> Material provided:
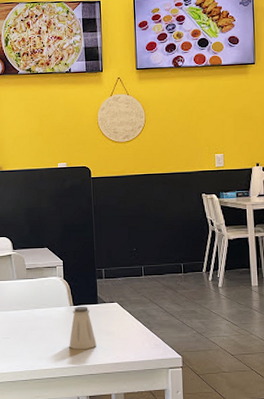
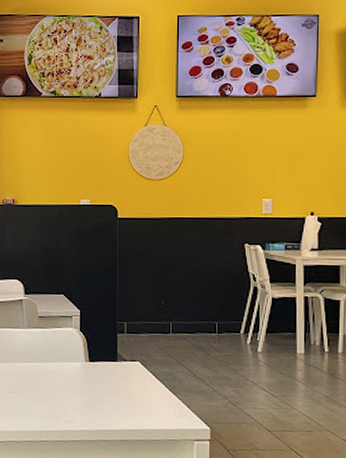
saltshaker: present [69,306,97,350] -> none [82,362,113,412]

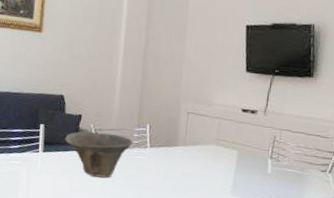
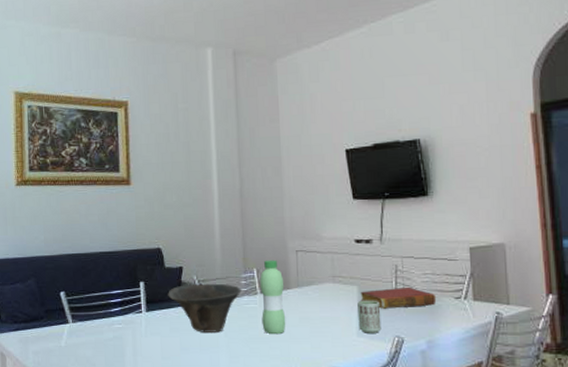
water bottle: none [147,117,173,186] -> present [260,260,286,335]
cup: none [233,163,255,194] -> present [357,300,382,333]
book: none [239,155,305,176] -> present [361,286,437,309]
==
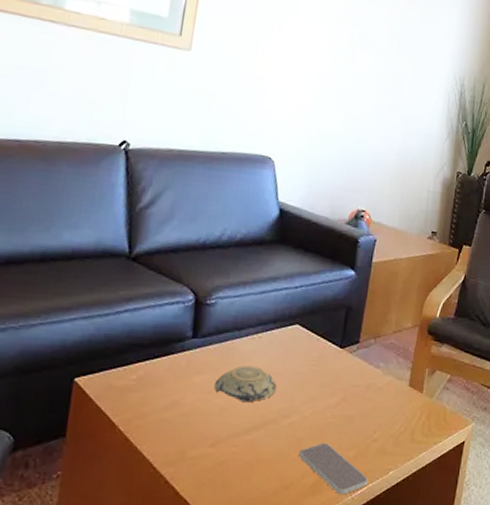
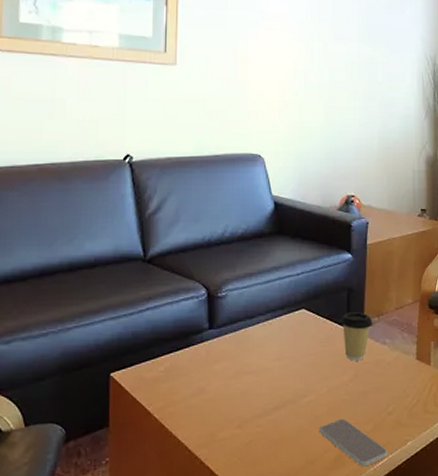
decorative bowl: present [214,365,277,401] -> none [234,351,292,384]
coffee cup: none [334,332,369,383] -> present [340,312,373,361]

> What you have to do:
When you reach the line with "saltshaker: present [69,306,97,350]" in the records above, start writing out each line exactly, and stop after the line with "book: none [239,155,305,176]". Pictures stay out.

> Solution for this task:
saltshaker: present [69,306,97,350] -> none [82,362,113,412]

water bottle: none [147,117,173,186] -> present [260,260,286,335]
cup: none [233,163,255,194] -> present [357,300,382,333]
book: none [239,155,305,176] -> present [361,286,437,309]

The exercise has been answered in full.